→ Data block:
**********
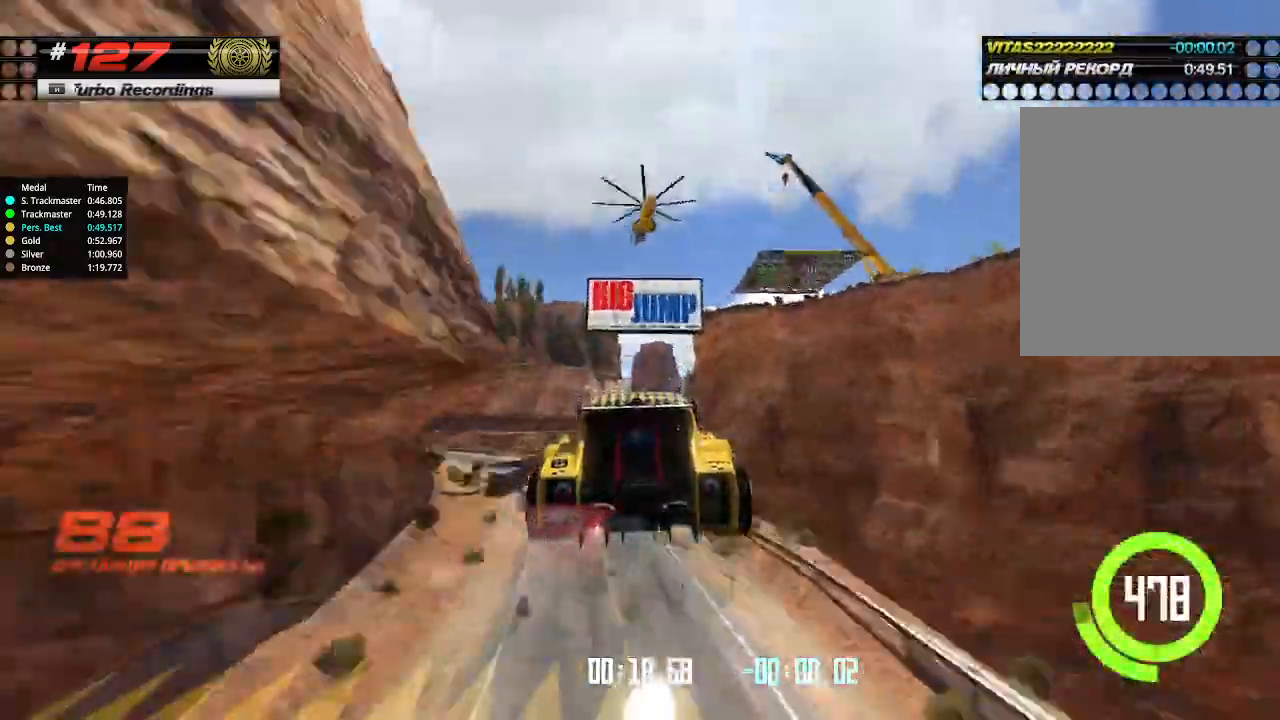
{"keys": ["up"], "events": []}
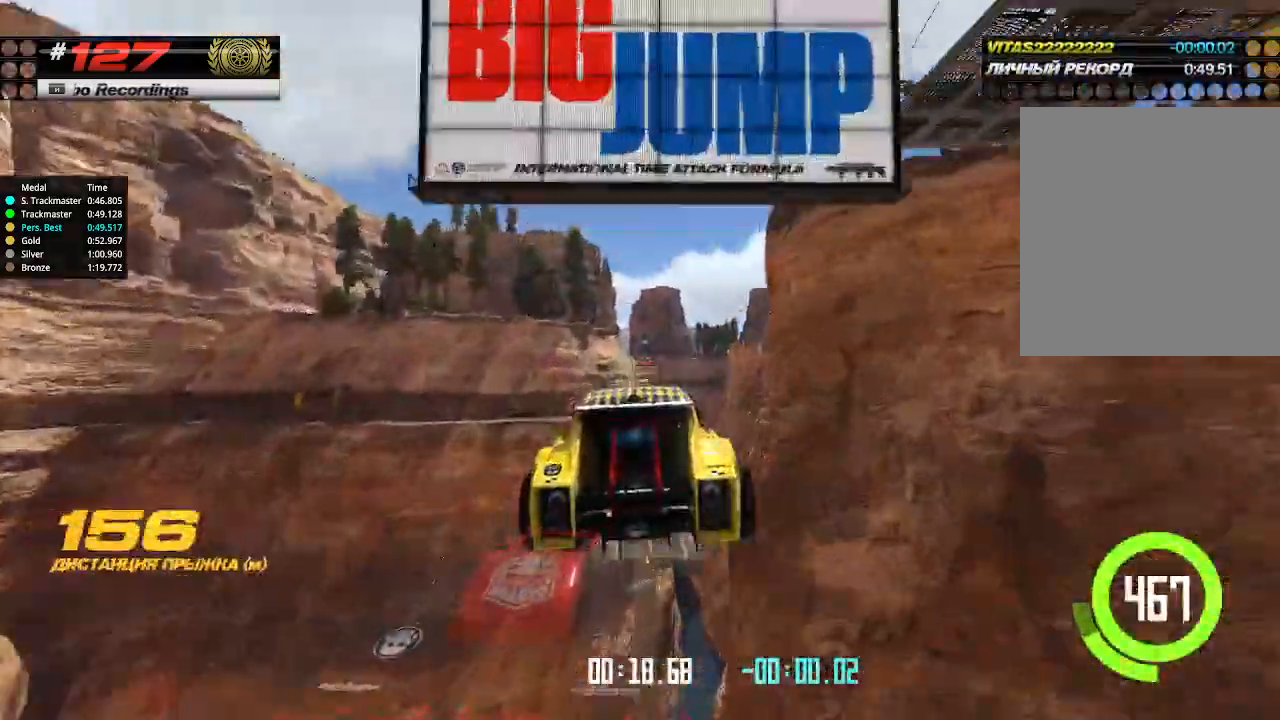
{"keys": ["up"], "events": []}
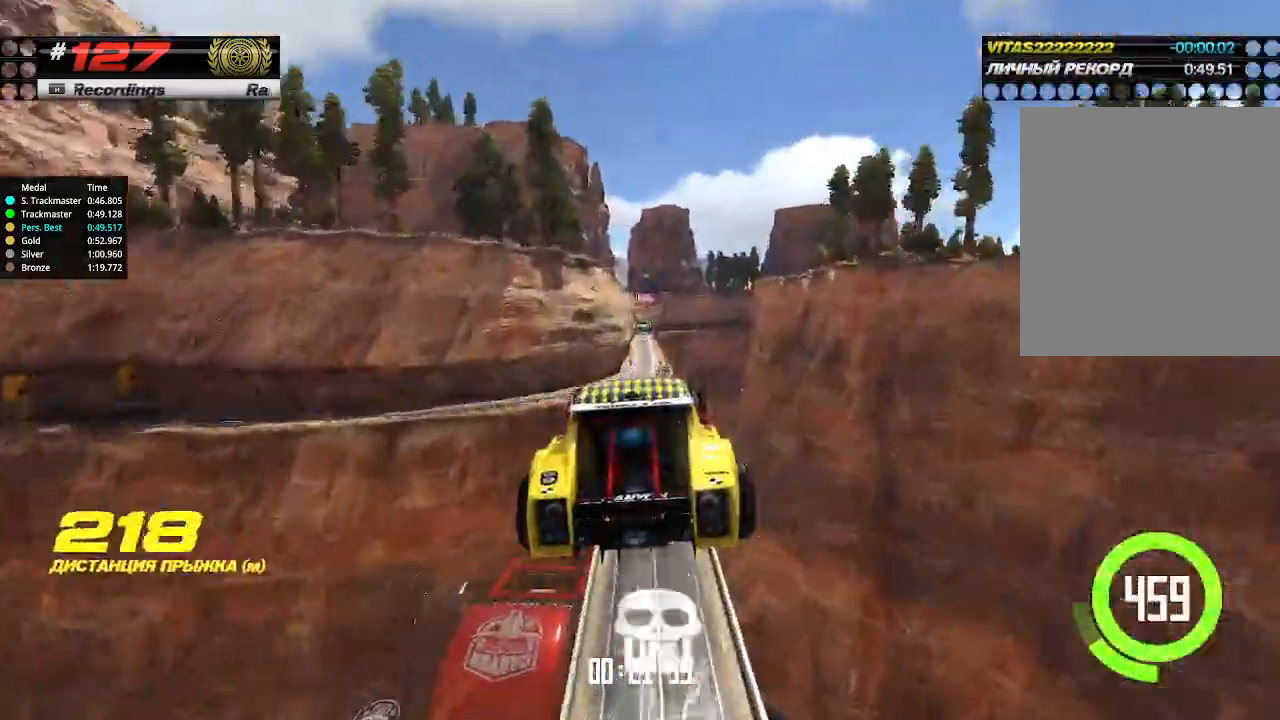
{"keys": ["up"], "events": []}
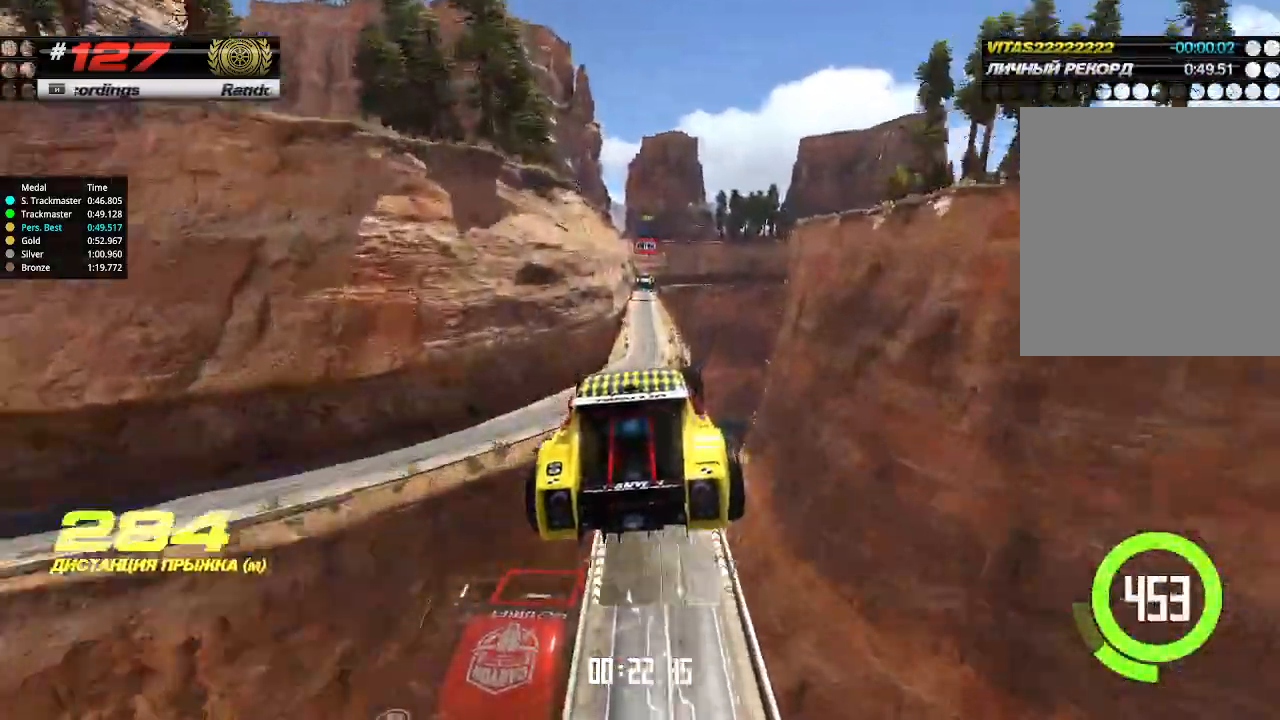
{"keys": ["up"], "events": []}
**********
→ Work to be completed: Copy all of the data word for word, and keep the pictures out of it.

→ Solution to this problem:
{"keys": ["up"], "events": []}
{"keys": ["up"], "events": []}
{"keys": ["up"], "events": []}
{"keys": ["up"], "events": []}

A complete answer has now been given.